WHAT YOU WILL DO: Put every line of text from all the rows into a JSON list of strings, one string per line, with blank lines left out. Leave the pictures out of the answer.

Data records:
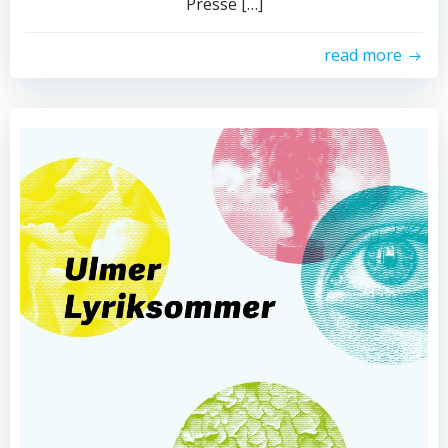
Presse […]
read more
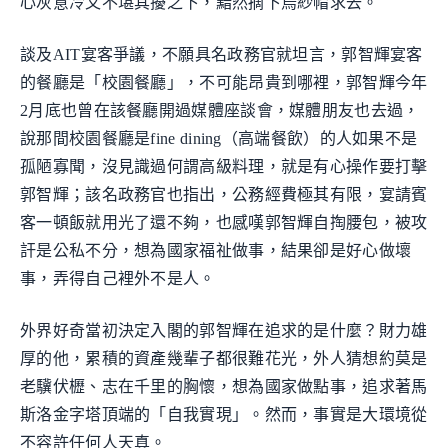
心灰意冷又不堪其擾之下，黯然摘下烏紗帽求去。
談及AIT宴客爭議，不願具名政務官就坦言，郭智輝宴客
的餐廳是「校園餐廳」，不可能昂貴到哪裡，郭智輝今年
2月底也曾在該餐廳開過媒體座談會，媒體朋友也去過，
說那間校園餐廳是fine dining（高端餐飲）的人如果不是
孤陋寡聞，沒見識過何謂高級料理，就是有心操作要打擊
郭智輝；該名政務官也指出，公務經費極其有限，宴請賓
客一頓飯就用光了還不夠，也感嘆郭智輝自掏腰包，被攻
訐是公私不分，想為國家福祉做事，結果卻是好心做壞
事，弄得自己裡外不是人。
外界好奇當初決定入閣的郭智輝在追求的是什麼？財力雄
厚的他，累積的資產幾輩子都很難花光，外人猜想約莫是
老驥伏櫪、志在千里的胸懷，想為國家做點事，追求著馬
斯洛金字塔頂端的「自我實現」。然而，事實是大環境從
不容許任何人天真。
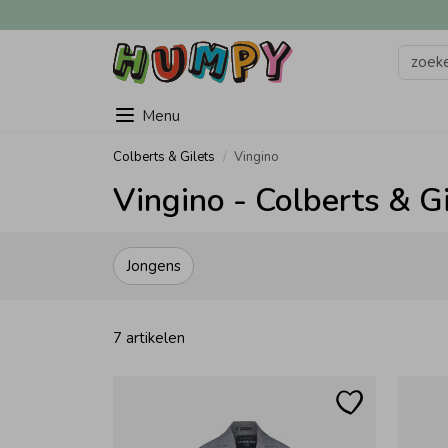
Menu
Colberts & Gilets
Vingino
Vingino - Colberts & G
Jongens
7 artikelen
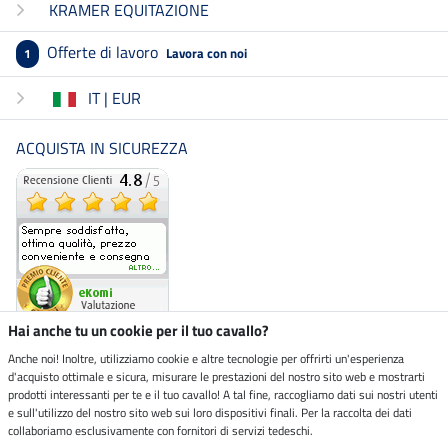
KRAMER EQUITAZIONE
Offerte di lavoro
Lavora con noi
1
IT | EUR
ACQUISTA IN SICUREZZA
Hai anche tu un cookie per il tuo cavallo?
Anche noi! Inoltre, utilizziamo cookie e altre tecnologie per offrirti un'esperienza
d'acquisto ottimale e sicura, misurare le prestazioni del nostro sito web e mostrarti
Negozio ecosostenibile
prodotti interessanti per te e il tuo cavallo! A tal fine, raccogliamo dati sui nostri utenti
e sull'utilizzo del nostro sito web sui loro dispositivi finali. Per la raccolta dei dati
collaboriamo esclusivamente con fornitori di servizi tedeschi.
Spedizioni tramite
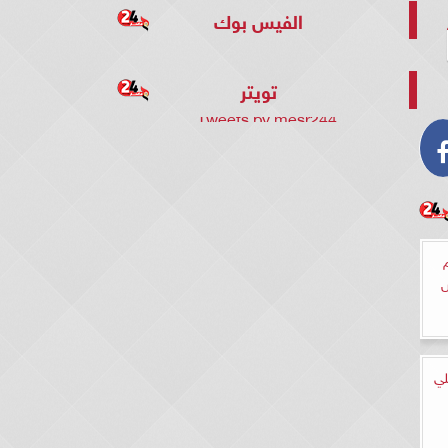
الفيس بوك
تويتر
Tweets by mesr244
س
لي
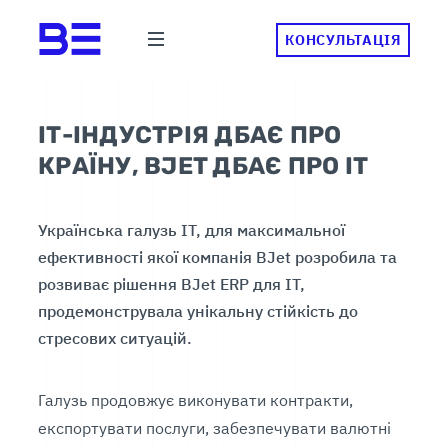
КОНСУЛЬТАЦІЯ
ІТ-ІНДУСТРІЯ ДБАЄ ПРО
КРАЇНУ, BJET ДБАЄ ПРО ІТ
Українська галузь ІТ, для максимальної
ефективності якої компанія BJet розробила та
розвиває рішення BJet ERP для IT,
продемонструвала унікальну стійкість до
стресових ситуацій.
Галузь продовжує виконувати контракти,
експортувати послуги, забезпечувати валютні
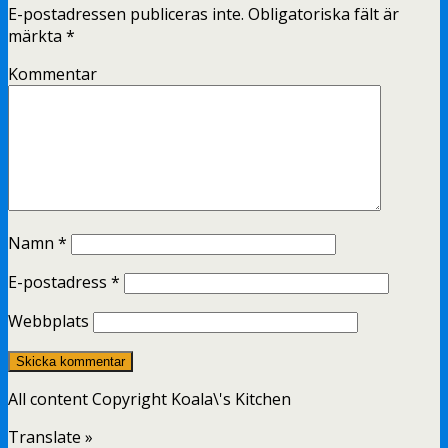
E-postadressen publiceras inte.
Obligatoriska fält är
märkta
*
Kommentar
Namn
*
E-postadress
*
Webbplats
All content Copyright Koala\'s Kitchen
Translate »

ANSWER TO THE PROBLEM:
[
  "Presse […]",
  "read more",
  "心灰意冷又不堪其擾之下，黯然摘下烏紗帽求去。",
  "談及AIT宴客爭議，不願具名政務官就坦言，郭智輝宴客",
  "的餐廳是「校園餐廳」，不可能昂貴到哪裡，郭智輝今年",
  "2月底也曾在該餐廳開過媒體座談會，媒體朋友也去過，",
  "說那間校園餐廳是fine dining（高端餐飲）的人如果不是",
  "孤陋寡聞，沒見識過何謂高級料理，就是有心操作要打擊",
  "郭智輝；該名政務官也指出，公務經費極其有限，宴請賓",
  "客一頓飯就用光了還不夠，也感嘆郭智輝自掏腰包，被攻",
  "訐是公私不分，想為國家福祉做事，結果卻是好心做壞",
  "事，弄得自己裡外不是人。",
  "外界好奇當初決定入閣的郭智輝在追求的是什麼？財力雄",
  "厚的他，累積的資產幾輩子都很難花光，外人猜想約莫是",
  "老驥伏櫪、志在千里的胸懷，想為國家做點事，追求著馬",
  "斯洛金字塔頂端的「自我實現」。然而，事實是大環境從",
  "不容許任何人天真。",
  "Menu",
  "Colberts & Gilets",
  "Vingino",
  "Vingino - Colberts & G",
  "Jongens",
  "7 artikelen",
  "KRAMER EQUITAZIONE",
  "Offerte di lavoro",
  "Lavora con noi",
  "1",
  "IT | EUR",
  "ACQUISTA IN SICUREZZA",
  "Hai anche tu un cookie per il tuo cavallo?",
  "Anche noi! Inoltre, utilizziamo cookie e altre tecnologie per offrirti un'esperienza",
  "d'acquisto ottimale e sicura, misurare le prestazioni del nostro sito web e mostrarti",
  "Negozio ecosostenibile",
  "prodotti interessanti per te e il tuo cavallo! A tal fine, raccogliamo dati sui nostri utenti",
  "e sull'utilizzo del nostro sito web sui loro dispositivi finali. Per la raccolta dei dati",
  "collaboriamo esclusivamente con fornitori di servizi tedeschi.",
  "Spedizioni tramite",
  "الفيس بوك",
  "تويتر",
  "Tweets by mesr244",
  "س",
  "لي",
  "КОНСУЛЬТАЦІЯ",
  "ІТ-ІНДУСТРІЯ ДБАЄ ПРО",
  "КРАЇНУ, BJET ДБАЄ ПРО ІТ",
  "Українська галузь ІТ, для максимальної",
  "ефективності якої компанія BJet розробила та",
  "розвиває рішення BJet ERP для IT,",
  "продемонструвала унікальну стійкість до",
  "стресових ситуацій.",
  "Галузь продовжує виконувати контракти,",
  "експортувати послуги, забезпечувати валютні",
  "E-postadressen publiceras inte.",
  "Obligatoriska fält är",
  "märkta",
  "*",
  "Kommentar",
  "Namn",
  "*",
  "E-postadress",
  "*",
  "Webbplats",
  "All content Copyright Koala\\'s Kitchen",
  "Translate »"
]